Our study is addressed to consider the potential to assess the vitality in the early stages after a fire. This study is supported by a recent study [20] that highlights the importance of NSCs for tree survival and post-fire recovery. The study [19] observed an NSC depletion, corresponding to a carbohydrate availability limitation for maintaining tree function post-fire in Pinus ponderosa. NSC depletion may be the result of fire-caused injuries, which is useful in defining post-fire tree mortality and then, in planning forest recovery.

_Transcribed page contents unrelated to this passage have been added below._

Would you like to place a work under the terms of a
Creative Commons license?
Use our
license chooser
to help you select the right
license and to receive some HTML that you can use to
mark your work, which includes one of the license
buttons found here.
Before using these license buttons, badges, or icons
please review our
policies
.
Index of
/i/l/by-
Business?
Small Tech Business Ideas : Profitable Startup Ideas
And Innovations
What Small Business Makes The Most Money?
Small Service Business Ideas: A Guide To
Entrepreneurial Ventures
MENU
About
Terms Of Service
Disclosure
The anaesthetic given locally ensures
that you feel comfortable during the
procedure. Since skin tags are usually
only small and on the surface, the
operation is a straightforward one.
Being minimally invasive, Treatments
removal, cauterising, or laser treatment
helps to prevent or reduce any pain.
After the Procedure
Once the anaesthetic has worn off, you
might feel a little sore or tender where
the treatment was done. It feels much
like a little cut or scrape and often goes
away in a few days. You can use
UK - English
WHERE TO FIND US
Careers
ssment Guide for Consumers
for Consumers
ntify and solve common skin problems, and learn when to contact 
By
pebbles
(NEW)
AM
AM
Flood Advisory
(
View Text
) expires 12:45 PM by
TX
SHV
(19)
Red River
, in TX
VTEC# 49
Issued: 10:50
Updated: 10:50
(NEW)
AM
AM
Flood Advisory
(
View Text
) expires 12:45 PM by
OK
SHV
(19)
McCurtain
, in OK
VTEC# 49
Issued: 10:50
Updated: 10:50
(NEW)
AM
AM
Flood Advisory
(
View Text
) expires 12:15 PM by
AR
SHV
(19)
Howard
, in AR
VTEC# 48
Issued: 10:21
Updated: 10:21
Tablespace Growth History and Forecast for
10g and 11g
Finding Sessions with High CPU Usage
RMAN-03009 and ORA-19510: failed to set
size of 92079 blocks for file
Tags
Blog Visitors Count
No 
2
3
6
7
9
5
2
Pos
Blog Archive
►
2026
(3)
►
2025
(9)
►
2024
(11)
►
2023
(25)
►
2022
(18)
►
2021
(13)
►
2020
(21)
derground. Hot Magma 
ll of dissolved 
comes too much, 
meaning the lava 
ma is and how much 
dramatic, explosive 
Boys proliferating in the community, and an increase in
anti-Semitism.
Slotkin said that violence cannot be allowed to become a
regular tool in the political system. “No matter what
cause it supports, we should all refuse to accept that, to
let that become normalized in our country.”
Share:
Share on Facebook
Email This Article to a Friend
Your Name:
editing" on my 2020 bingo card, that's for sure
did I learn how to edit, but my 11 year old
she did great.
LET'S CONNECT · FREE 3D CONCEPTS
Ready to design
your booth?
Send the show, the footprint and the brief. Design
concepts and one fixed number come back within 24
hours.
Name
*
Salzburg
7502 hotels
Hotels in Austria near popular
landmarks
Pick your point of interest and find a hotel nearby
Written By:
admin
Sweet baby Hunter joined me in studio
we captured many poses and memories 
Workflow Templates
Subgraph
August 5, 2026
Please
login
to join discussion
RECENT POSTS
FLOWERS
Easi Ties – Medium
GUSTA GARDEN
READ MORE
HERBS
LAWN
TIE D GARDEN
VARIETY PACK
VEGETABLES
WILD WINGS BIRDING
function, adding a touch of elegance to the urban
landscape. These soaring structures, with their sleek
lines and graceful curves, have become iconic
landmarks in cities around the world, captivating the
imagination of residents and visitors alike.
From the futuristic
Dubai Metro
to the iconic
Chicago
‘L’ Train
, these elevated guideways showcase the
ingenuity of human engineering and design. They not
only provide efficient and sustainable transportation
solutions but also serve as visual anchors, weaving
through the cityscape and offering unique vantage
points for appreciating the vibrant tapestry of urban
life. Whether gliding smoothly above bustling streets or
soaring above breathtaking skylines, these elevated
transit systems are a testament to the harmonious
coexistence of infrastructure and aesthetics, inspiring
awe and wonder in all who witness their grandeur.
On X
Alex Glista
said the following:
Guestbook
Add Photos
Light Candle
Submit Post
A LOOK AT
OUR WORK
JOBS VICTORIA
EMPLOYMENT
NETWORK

In conclusion, the proposed protocol was developed to quickly assess the latent mortality on a single tree through the soluble sugars and glucose concentrations in tree stems at different heights by applying portable devices, such as commercial glucometers normally used in medicine. Although this approach seems to be valid and friendly, we highlight the need to deep the investigations at different levels to verify (i) the application to a wide range of species (hardwood vs. softwood, shrubs vs. herbaceous); (ii) the involvement of specific molecules translocated in the phloem sap (soluble sugars, ethanol, amino acids) produced at high temperatures and inducing cell death; (iii) the development of appropriate and specific biosensors for rapid detection in the field; (iv) and the involvement of physiological processes related to the signal transport from the burned portion of the stem to the crown to improve the definition of the Δi ranges.